_Exercise objective_
Convert the material below into a two-column CSV with the headers instruction and output. Each row should hold one instruction text and its answer, each in a single quoted field with line breaks replaced by spaces, and the pictures should be omitted.

_Data section_
>>>

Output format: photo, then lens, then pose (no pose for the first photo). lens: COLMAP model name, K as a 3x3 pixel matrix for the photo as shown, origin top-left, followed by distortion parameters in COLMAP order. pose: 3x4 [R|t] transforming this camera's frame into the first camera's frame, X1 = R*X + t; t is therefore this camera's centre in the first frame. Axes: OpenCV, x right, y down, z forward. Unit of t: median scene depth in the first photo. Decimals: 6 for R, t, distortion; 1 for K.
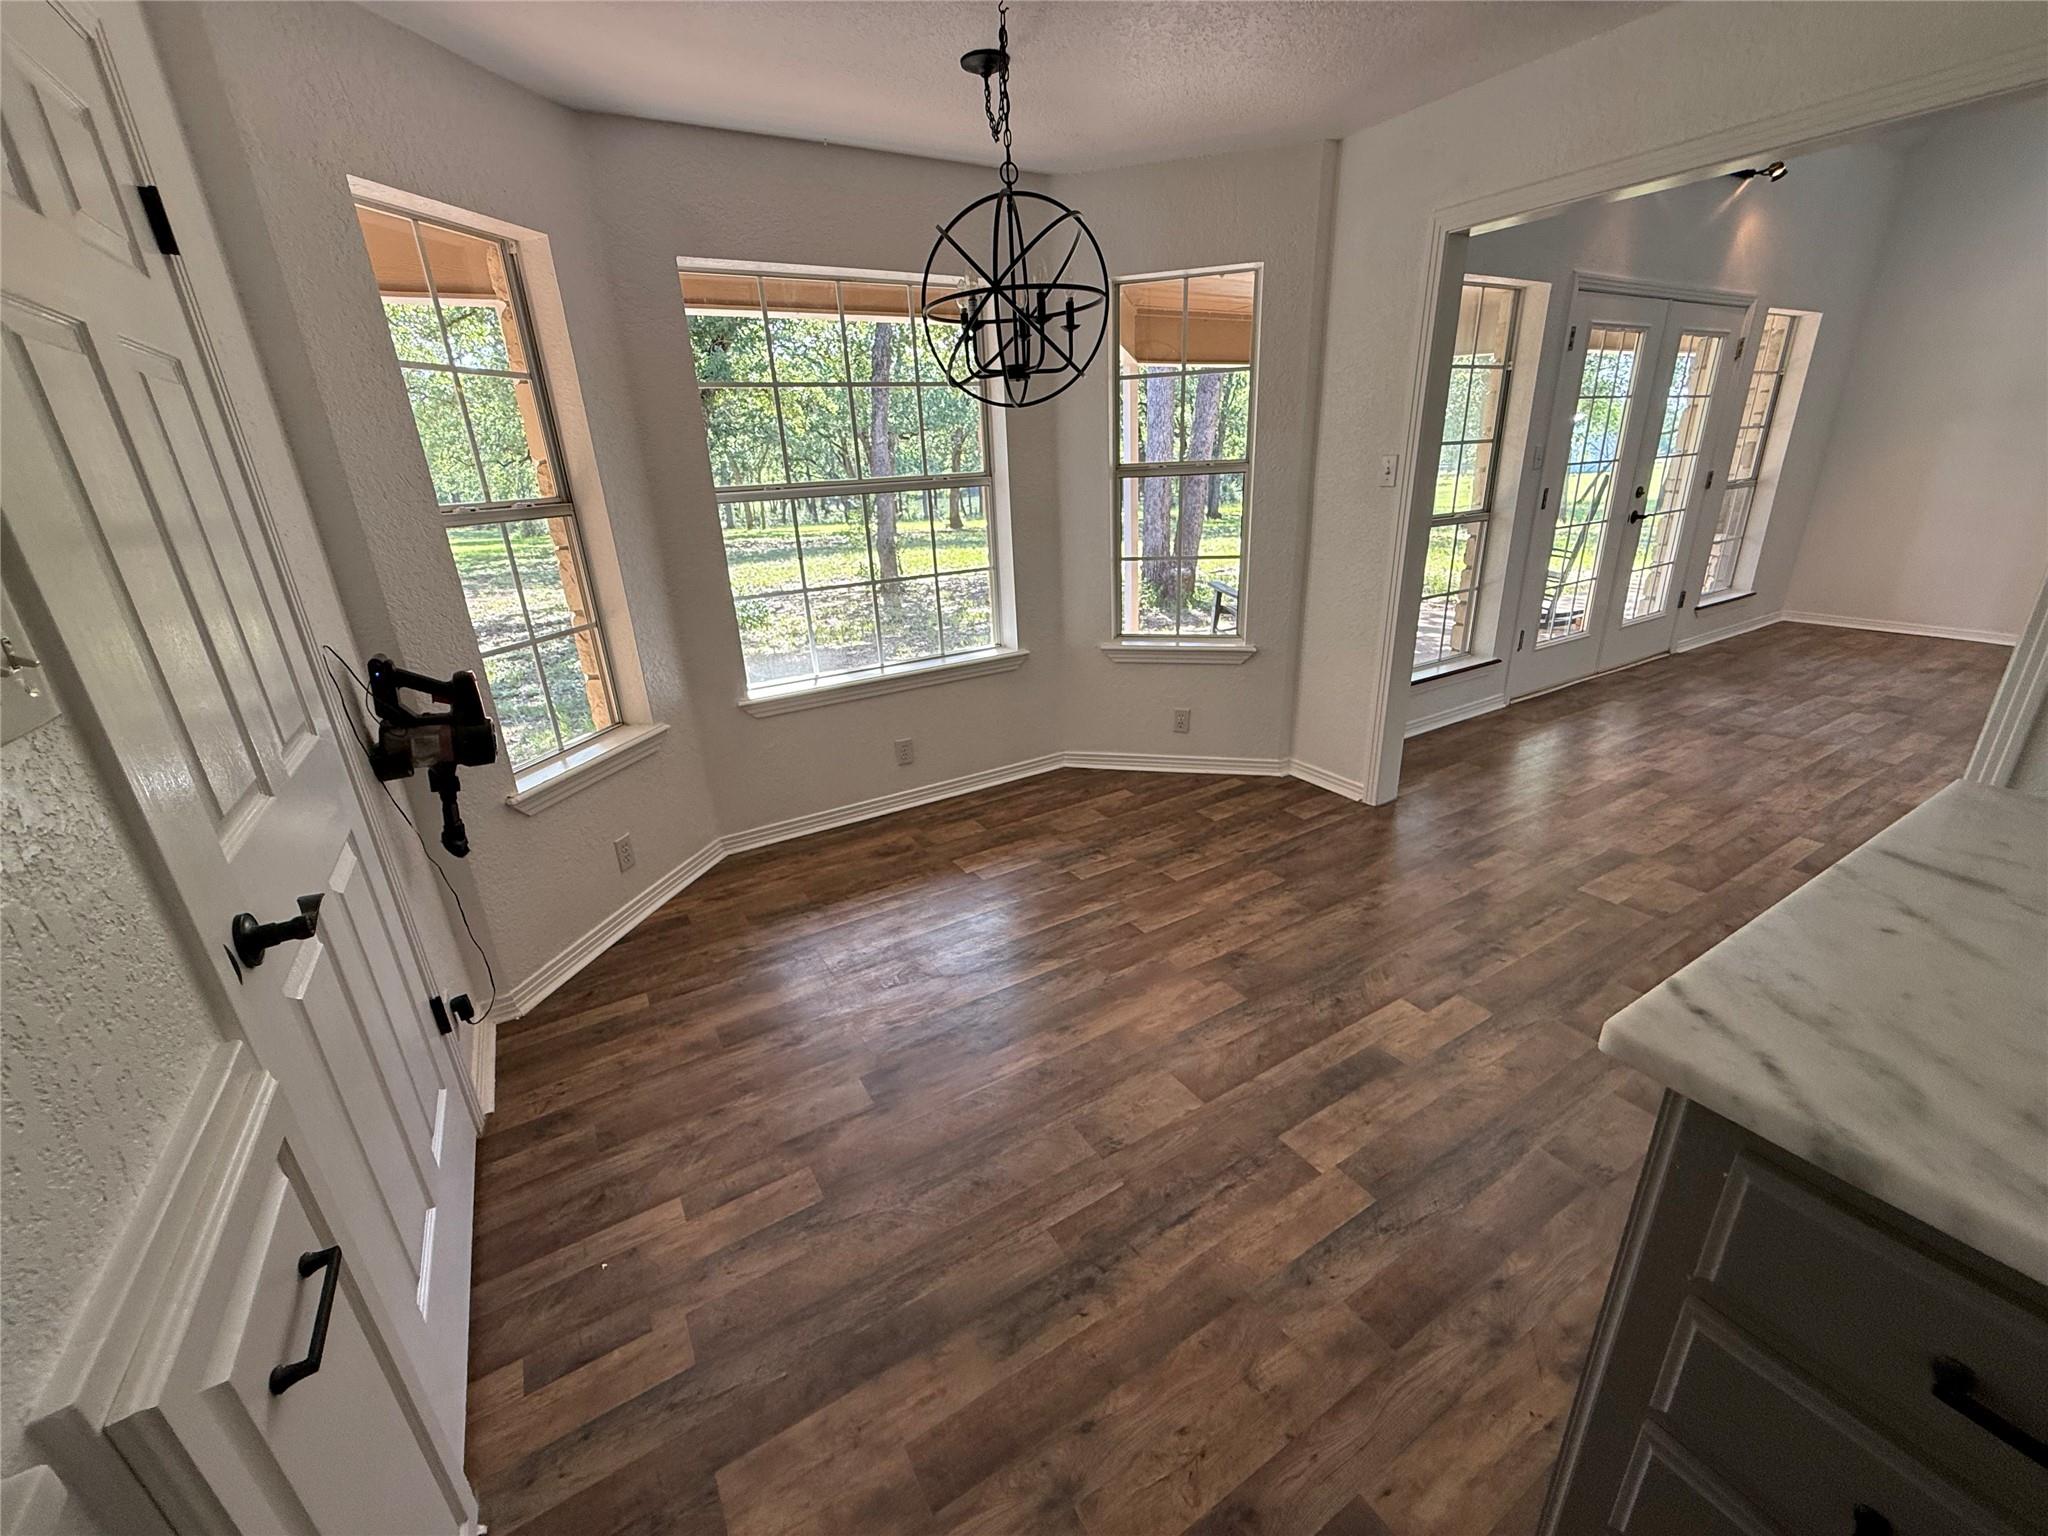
lens RADIAL K [[819.9, 0, 1024.3], [0, 819.9, 765.5], [0, 0, 1]] dist [0.000990, -0.000032]
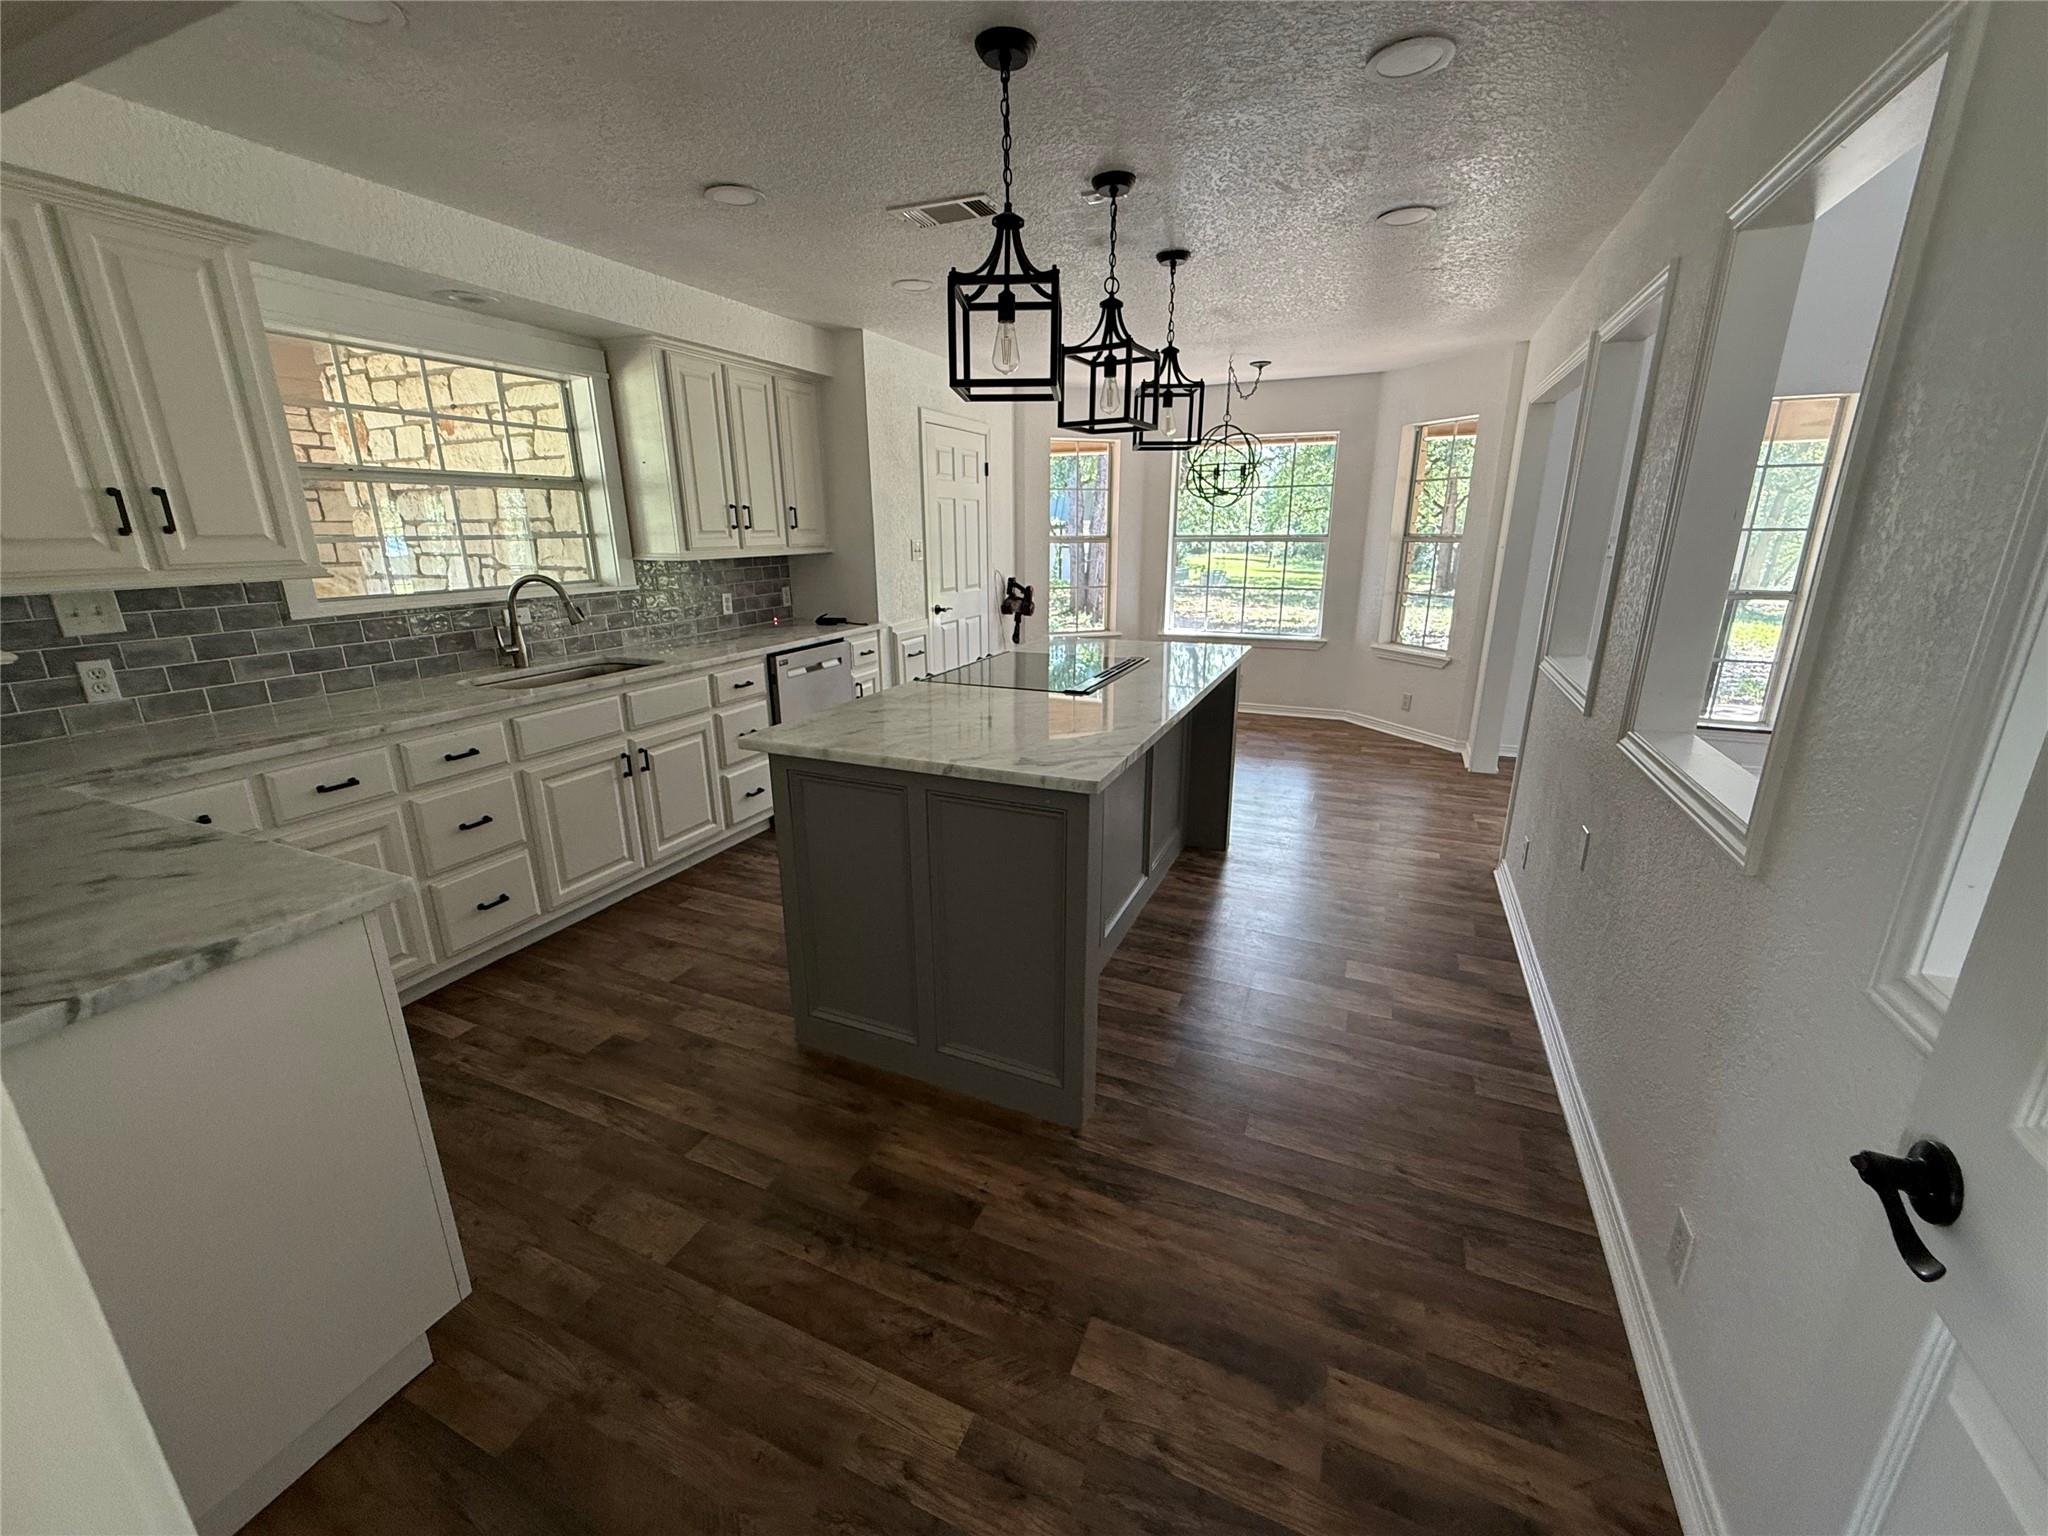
lens RADIAL K [[819.9, 0, 1022.1], [0, 819.9, 765.9], [0, 0, 1]] dist [0.000990, -0.000032]
pose [[0.583131, 0.266136, -0.767548, 1.219212], [-0.303957, 0.947667, 0.097663, 0.156801], [0.753372, 0.176351, 0.633507, -0.587495]]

<<<

_Result of the task_
instruction,output
"Output format: photo, then lens, then pose (no pose for the first photo). lens: COLMAP model name, K as a 3x3 pixel matrix for the photo as shown, origin top-left, followed by distortion parameters in COLMAP order. pose: 3x4 [R|t] transforming this camera's frame into the first camera's frame, X1 = R*X + t; t is therefore this camera's centre in the first frame. Axes: OpenCV, x right, y down, z forward. Unit of t: median scene depth in the first photo. Decimals: 6 for R, t, distortion; 1 for K.","lens RADIAL K [[819.9, 0, 1024.3], [0, 819.9, 765.5], [0, 0, 1]] dist [0.000990, -0.000032] lens RADIAL K [[819.9, 0, 1022.1], [0, 819.9, 765.9], [0, 0, 1]] dist [0.000990, -0.000032] pose [[0.583131, 0.266136, -0.767548, 1.219212], [-0.303957, 0.947667, 0.097663, 0.156801], [0.753372, 0.176351, 0.633507, -0.587495]]"